That sensational triumph at Augusta National was Woods's first major since the 2008 US Open at Torrey Pines -- where Woods beat Rocco Mediate in a playoff despite playing on a broken leg.
He has undergone multiple surgeries on his back and knee over the years in order to extend his career and was recovering from another procedure on his back to alleviate pain when he crashed in February.
A Los Angeles County Sheriff's Department probe determined the crash, in which Woods's car flew off the road and flipped several times, was caused by "unsafe" speed nearly double the 45 mph limit.
Woods had indicated in an Instagram post in April that his recovery was progressing slowly.
In May, he told Golf Digest that his current injury rehabilitation "has been an entirely different animal" than previous recoveries.
"This was more painful than anything I have ever experienced," he told the magazine, although there were signs of progress that month when a Florida girl posted a picture of herself and the superstar after meeting him in a soccer park, the photo showing Woods on crutches but without a protective walking boot.
Earlier this month a Twitter poster had snapped a photo of Woods walking without crutches.
But Woods has kept a low profile while focusing on his recovery.
Golf Digest on Sunday offered an instant analysis on its website of the video, which it said "appears to be shot on the driving range of Medalist Golf Club" near Woods's Florida home.

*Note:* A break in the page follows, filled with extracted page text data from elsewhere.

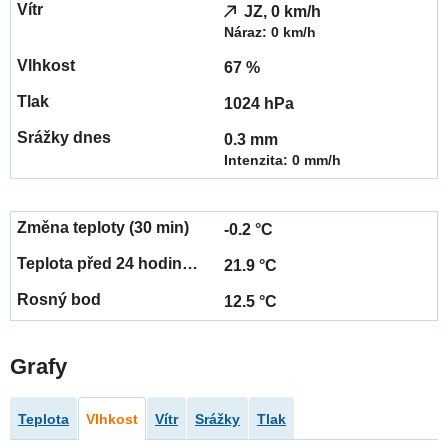
JZ, 0 km/h
Náraz: 0 km/h
67 %
1024 hPa
0.3 mm
Intenzita: 0 mm/h
-0.2 °C
21.9 °C
12.5 °C
Grafy
Teplota
Vlhkost
Vítr
Srážky
Tlak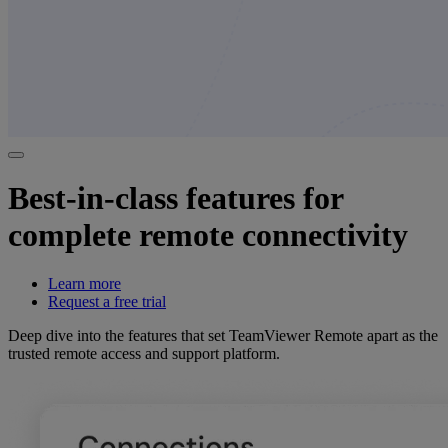
Best-in-class features for
complete remote connectivity
Learn more
Request a free trial
Deep dive into the features that set TeamViewer Remote apart as the
trusted remote access and support platform.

The magazine picked out Woods's "uninhibited movement" and said the multiple visible divots "would seem to point to a practice session rather than an isolated shot for the camera."
For many, however, the video was cause not for analysis but simply for joy.

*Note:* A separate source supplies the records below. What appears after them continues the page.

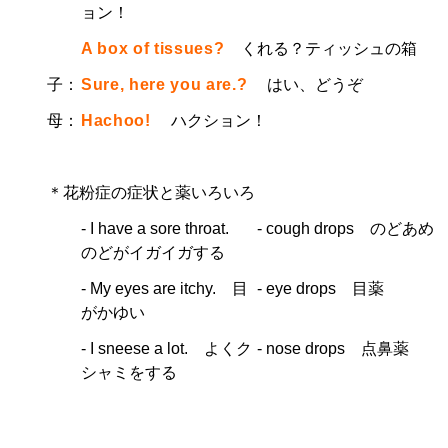
ョン！
A box of tissues?
くれる？ティッシュの箱
子：
Sure, here you are.?
はい、どうぞ
母：
Hachoo!
ハクション！
＊花粉症の症状と薬いろいろ
- I have a sore throat.
- cough drops のどあめ
のどがイガイガする
- My eyes are itchy. 目
- eye drops 目薬
がかゆい
- I sneese a lot. よくク
- nose drops 点鼻薬
シャミをする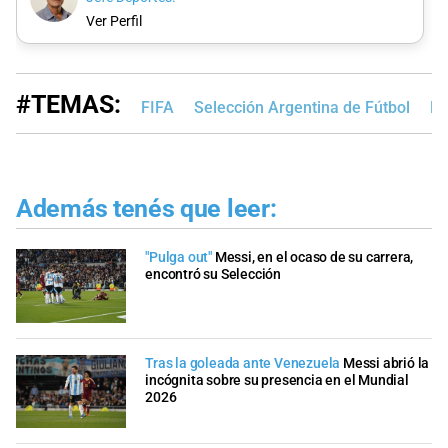
Ver Perfil
#TEMAS:
FIFA
Selección Argentina de Fútbol
Li
Además tenés que leer:
"Pulga out"
Messi, en el ocaso de su carrera,
encontró su Selección
Tras la goleada ante Venezuela
Messi abrió la
incógnita sobre su presencia en el Mundial
2026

"We LOVE to see it!" read a post on the US Ryder Cup team's official Twitter account. "Keep going @TigerWoods, we're all cheering for you."

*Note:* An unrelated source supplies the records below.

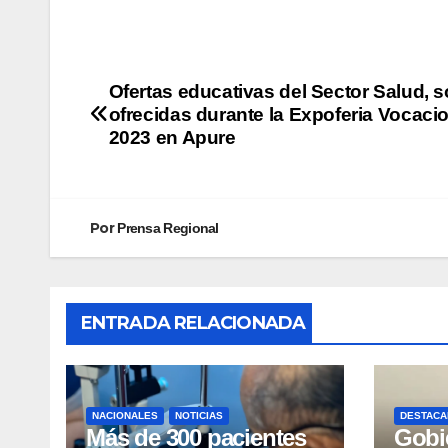
Ofertas educativas del Sector Salud, 
ofrecidas durante la Expoferia Vocaci
2023 en Apure
Por
Prensa Regional
ENTRADA RELACIONADA
NACIONALES
NOTICIAS
DESTACA
Más de 300 pacientes
Gobi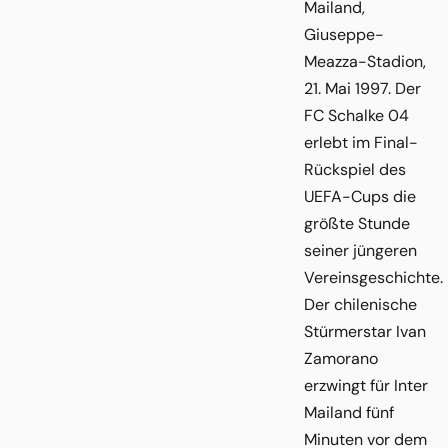
Mailand,
Giuseppe-
Meazza-Stadion,
21. Mai 1997. Der
FC Schalke 04
erlebt im Final-
Rückspiel des
UEFA-Cups die
größte Stunde
seiner jüngeren
Vereinsgeschichte.
Der chilenische
Stürmerstar Ivan
Zamorano
erzwingt für Inter
Mailand fünf
Minuten vor dem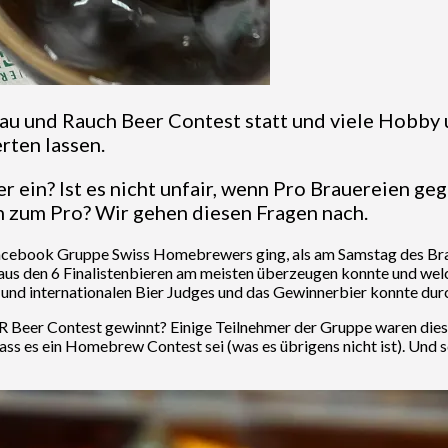
au und Rauch Beer Contest statt und viele Hobby 
rten lassen.
r ein? Ist es nicht unfair, wenn Pro Brauereien
h zum Pro? Wir gehen diesen Fragen nach.
ie Facebook Gruppe Swiss Homebrewers ging, als am Samstag des B
 aus den 6 Finalistenbieren am meisten überzeugen konnte und welc
 und internationalen Bier Judges und das Gewinnerbier konnte dur
 B&R Beer Contest gewinnt? Einige Teilnehmer der Gruppe waren d
ss es ein Homebrew Contest sei (was es übrigens nicht ist). Und 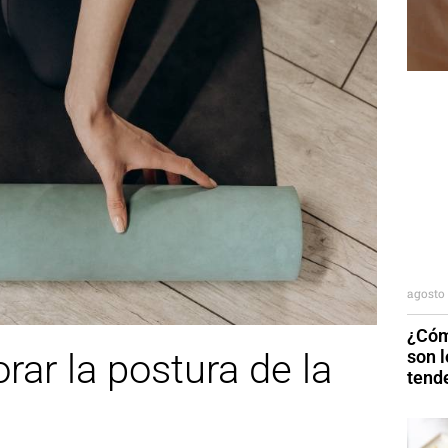
agosto 
¿Cóm
son 
rar la postura de la
tend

Added two-time PGA Tour winner Tony Finau: "Great to see the Big Cat back swinging the sticks!"
Homa, Finau and Thomas are among a generation of golfers inspired by Woods -- who has been keeping an eye on the game over the past few months.
He was quick to congratulate Japan's Hideki Matsuyama on his historic triumph at Augusta National via social media, noting Matsuyama's "huge accomplishment for you and your country. This historical @TheMasters win will impact the entire golf world."
Woods's long-distance messages also inspired the US team that throttled Europe in the Ryder Cup in September.
"We knew he was fist pumping from the couch," American Xander Schauffele said.